__Directions__. For the material that follows, work out how many lines hold the word "uteg" and answer only with the number.

__Supplied data__.
* * *
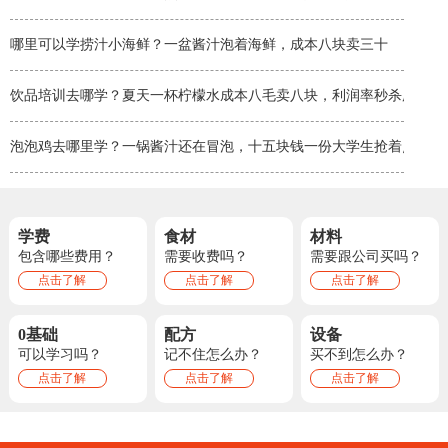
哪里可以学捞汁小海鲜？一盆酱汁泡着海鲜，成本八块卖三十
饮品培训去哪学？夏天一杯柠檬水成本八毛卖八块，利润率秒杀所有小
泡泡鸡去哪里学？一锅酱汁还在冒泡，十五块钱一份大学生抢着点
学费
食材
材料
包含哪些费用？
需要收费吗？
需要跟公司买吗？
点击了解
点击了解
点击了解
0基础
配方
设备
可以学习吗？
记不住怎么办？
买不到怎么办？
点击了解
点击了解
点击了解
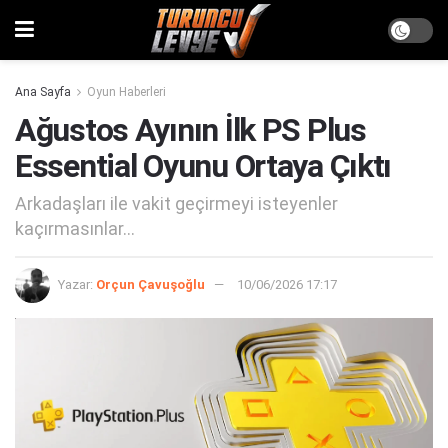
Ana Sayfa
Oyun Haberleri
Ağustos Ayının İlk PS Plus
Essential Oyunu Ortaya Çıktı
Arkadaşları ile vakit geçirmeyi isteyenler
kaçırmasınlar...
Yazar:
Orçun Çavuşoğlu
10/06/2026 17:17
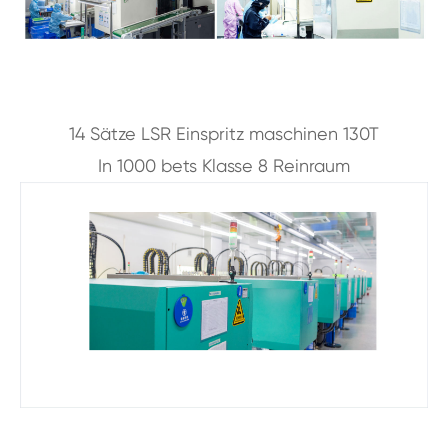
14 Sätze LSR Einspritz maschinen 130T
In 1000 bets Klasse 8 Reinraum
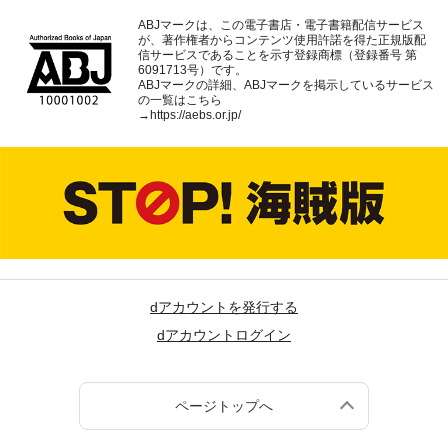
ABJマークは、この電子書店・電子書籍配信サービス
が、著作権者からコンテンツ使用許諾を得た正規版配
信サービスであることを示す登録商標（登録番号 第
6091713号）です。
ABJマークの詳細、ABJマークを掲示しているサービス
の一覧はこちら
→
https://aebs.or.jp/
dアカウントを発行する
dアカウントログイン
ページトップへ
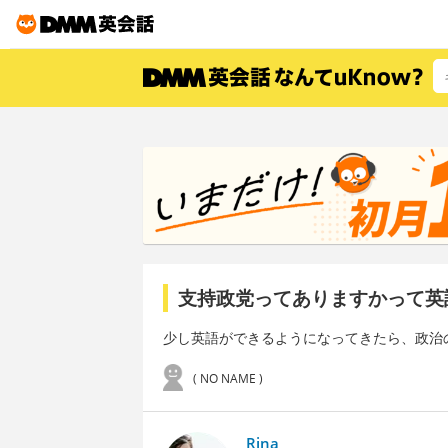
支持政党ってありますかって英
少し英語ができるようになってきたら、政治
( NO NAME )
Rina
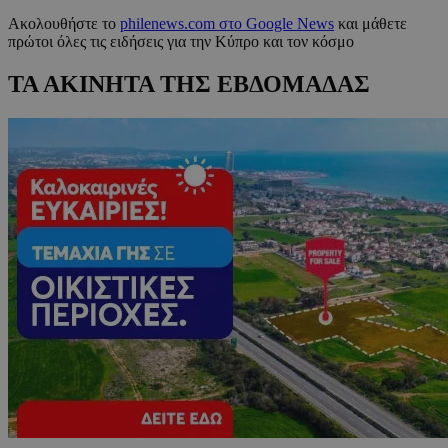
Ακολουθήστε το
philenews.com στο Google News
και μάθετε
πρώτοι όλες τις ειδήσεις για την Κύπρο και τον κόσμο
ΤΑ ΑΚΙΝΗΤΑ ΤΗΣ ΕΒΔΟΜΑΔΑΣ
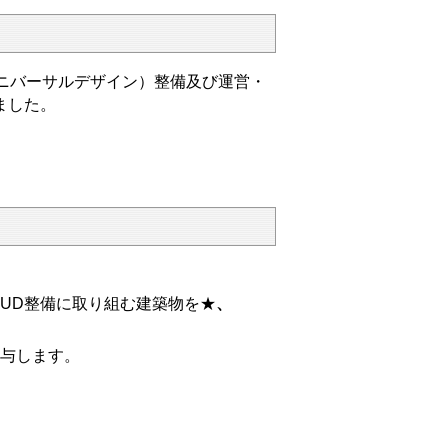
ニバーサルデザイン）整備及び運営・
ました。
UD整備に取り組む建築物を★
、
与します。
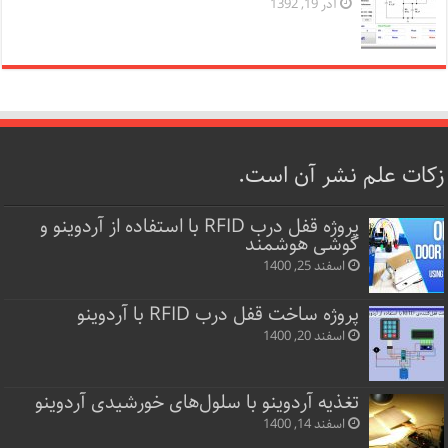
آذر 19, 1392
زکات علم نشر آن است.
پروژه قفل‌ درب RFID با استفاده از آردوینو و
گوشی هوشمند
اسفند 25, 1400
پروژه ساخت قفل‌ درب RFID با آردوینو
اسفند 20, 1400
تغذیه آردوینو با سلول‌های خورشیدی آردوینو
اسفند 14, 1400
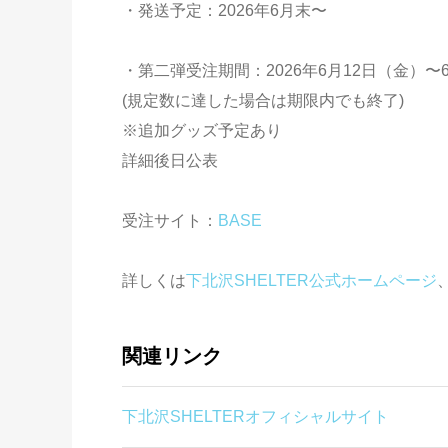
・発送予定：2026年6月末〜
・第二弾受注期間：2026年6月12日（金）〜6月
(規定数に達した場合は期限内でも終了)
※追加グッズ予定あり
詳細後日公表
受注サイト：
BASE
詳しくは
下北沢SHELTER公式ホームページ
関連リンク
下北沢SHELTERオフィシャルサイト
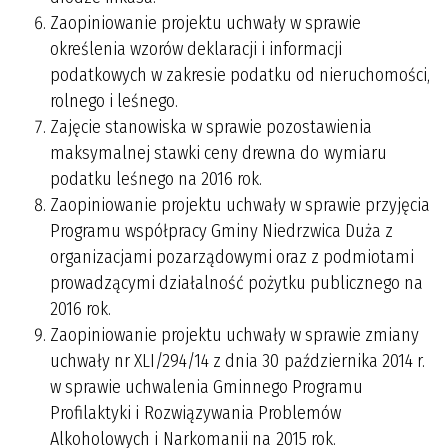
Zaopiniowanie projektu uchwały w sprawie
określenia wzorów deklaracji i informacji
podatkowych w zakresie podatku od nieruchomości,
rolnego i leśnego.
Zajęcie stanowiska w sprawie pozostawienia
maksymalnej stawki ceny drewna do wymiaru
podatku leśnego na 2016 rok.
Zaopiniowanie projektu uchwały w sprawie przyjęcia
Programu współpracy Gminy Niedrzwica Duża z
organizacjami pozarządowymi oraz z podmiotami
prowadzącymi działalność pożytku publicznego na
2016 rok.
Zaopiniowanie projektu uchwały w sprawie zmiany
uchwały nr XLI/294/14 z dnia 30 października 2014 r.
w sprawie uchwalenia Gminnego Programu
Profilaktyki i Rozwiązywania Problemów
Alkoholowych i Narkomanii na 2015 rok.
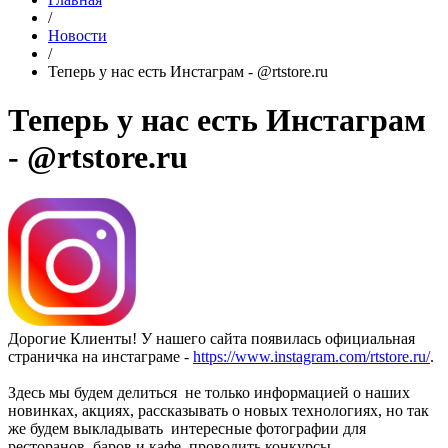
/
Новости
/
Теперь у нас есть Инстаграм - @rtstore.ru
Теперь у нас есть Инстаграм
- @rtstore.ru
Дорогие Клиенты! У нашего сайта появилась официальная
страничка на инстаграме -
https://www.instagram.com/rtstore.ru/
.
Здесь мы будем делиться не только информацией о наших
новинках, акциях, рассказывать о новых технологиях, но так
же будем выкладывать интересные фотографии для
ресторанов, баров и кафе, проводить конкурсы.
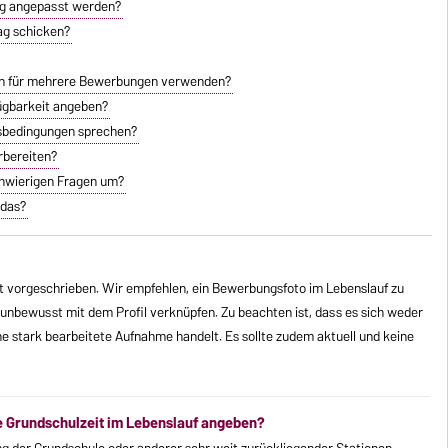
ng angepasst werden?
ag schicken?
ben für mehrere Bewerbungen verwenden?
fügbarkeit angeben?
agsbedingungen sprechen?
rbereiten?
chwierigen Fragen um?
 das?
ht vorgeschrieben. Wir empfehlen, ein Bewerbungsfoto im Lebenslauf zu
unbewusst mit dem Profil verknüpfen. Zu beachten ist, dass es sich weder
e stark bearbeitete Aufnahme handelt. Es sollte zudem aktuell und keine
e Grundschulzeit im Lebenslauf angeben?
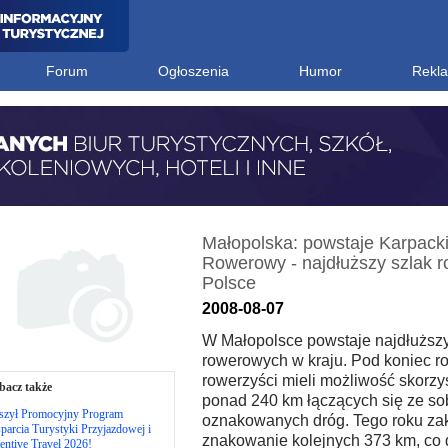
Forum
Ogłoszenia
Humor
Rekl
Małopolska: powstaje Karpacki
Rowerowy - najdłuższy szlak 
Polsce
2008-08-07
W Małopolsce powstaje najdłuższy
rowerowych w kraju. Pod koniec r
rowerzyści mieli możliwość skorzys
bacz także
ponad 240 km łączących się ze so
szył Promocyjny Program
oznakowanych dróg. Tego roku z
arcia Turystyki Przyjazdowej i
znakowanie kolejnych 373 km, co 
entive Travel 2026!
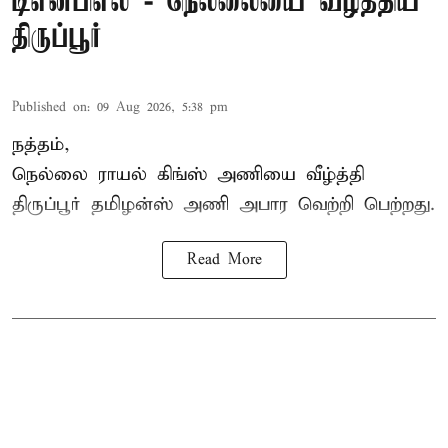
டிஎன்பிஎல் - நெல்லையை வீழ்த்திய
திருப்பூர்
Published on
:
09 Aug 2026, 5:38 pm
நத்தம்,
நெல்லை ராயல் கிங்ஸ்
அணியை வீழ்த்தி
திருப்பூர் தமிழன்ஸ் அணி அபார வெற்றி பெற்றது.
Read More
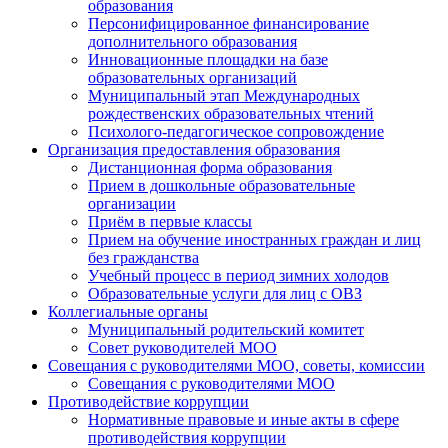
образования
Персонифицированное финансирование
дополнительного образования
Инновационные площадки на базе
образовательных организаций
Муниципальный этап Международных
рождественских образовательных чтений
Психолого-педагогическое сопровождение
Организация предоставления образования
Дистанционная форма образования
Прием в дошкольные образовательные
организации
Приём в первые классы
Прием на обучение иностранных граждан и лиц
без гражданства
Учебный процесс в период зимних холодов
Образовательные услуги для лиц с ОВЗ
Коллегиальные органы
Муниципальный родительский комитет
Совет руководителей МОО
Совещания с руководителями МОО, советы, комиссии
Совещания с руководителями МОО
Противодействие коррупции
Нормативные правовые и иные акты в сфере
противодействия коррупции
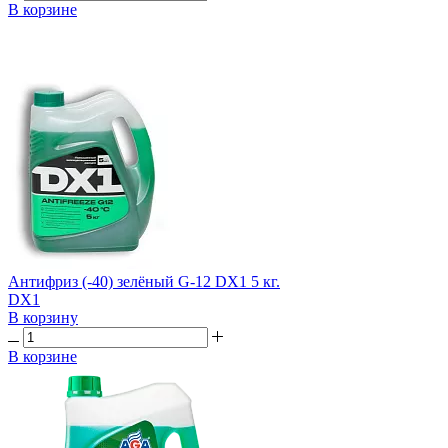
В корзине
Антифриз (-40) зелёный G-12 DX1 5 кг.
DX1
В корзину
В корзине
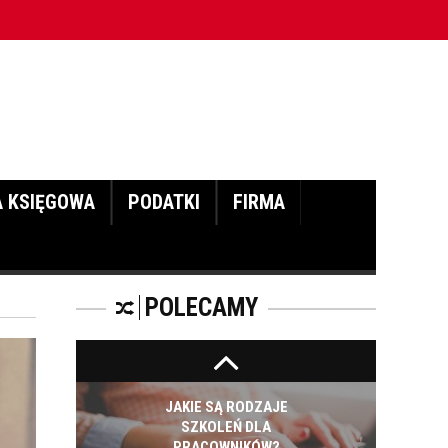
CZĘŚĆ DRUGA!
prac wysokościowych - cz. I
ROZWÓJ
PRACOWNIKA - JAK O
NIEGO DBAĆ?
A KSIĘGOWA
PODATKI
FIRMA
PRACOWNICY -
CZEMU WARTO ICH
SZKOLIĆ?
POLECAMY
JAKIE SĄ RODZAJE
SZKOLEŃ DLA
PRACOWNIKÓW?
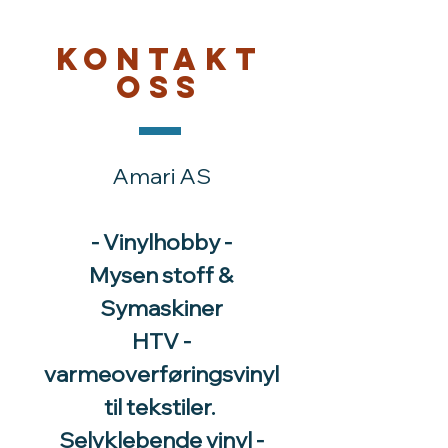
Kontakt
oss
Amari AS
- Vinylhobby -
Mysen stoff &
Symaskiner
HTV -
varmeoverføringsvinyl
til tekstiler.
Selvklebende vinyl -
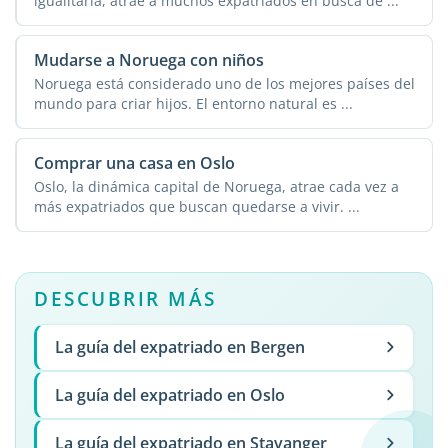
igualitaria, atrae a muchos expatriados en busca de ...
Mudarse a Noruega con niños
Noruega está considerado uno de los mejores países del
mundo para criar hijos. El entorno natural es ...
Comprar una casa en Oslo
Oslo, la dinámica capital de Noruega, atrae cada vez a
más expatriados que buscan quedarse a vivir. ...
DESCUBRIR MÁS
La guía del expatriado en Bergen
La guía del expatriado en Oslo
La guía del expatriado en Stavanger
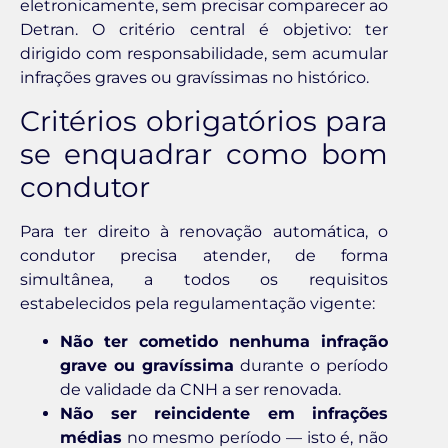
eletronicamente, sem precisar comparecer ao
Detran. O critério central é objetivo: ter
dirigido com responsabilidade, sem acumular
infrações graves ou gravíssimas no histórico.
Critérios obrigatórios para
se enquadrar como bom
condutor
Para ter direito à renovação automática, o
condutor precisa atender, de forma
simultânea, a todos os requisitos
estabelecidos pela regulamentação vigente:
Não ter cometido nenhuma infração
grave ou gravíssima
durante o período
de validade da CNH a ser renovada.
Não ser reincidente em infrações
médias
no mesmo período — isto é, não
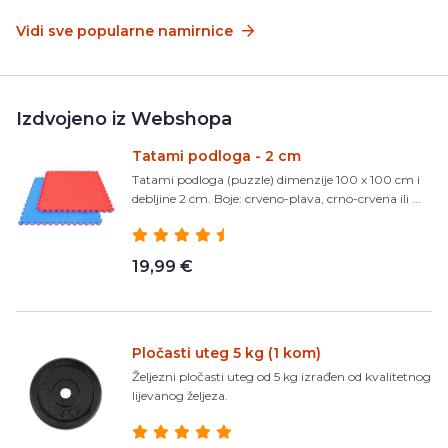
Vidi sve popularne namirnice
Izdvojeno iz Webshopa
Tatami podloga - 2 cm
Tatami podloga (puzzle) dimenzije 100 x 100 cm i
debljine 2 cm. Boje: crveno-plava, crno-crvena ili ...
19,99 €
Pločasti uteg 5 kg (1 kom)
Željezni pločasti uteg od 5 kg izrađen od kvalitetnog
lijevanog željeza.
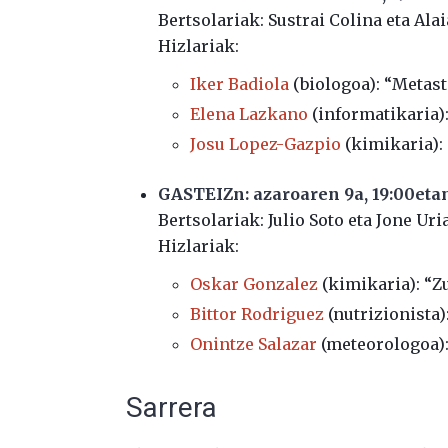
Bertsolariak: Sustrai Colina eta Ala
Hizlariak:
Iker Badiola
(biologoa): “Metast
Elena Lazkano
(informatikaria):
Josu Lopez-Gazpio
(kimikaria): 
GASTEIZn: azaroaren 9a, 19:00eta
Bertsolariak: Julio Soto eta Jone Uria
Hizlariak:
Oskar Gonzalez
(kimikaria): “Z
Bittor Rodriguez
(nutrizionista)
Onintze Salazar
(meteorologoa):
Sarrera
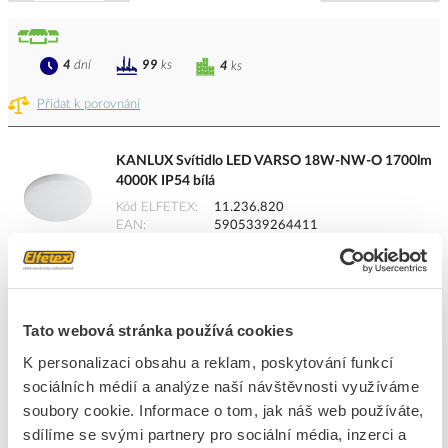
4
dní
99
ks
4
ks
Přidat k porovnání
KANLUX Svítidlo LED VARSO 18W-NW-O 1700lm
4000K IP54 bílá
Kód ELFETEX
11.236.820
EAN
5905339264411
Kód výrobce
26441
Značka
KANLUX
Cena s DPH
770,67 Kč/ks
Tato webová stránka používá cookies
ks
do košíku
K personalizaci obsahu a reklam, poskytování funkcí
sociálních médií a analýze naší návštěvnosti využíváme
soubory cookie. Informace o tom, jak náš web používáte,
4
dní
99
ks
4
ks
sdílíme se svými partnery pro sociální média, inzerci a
* * *
__Response__. 2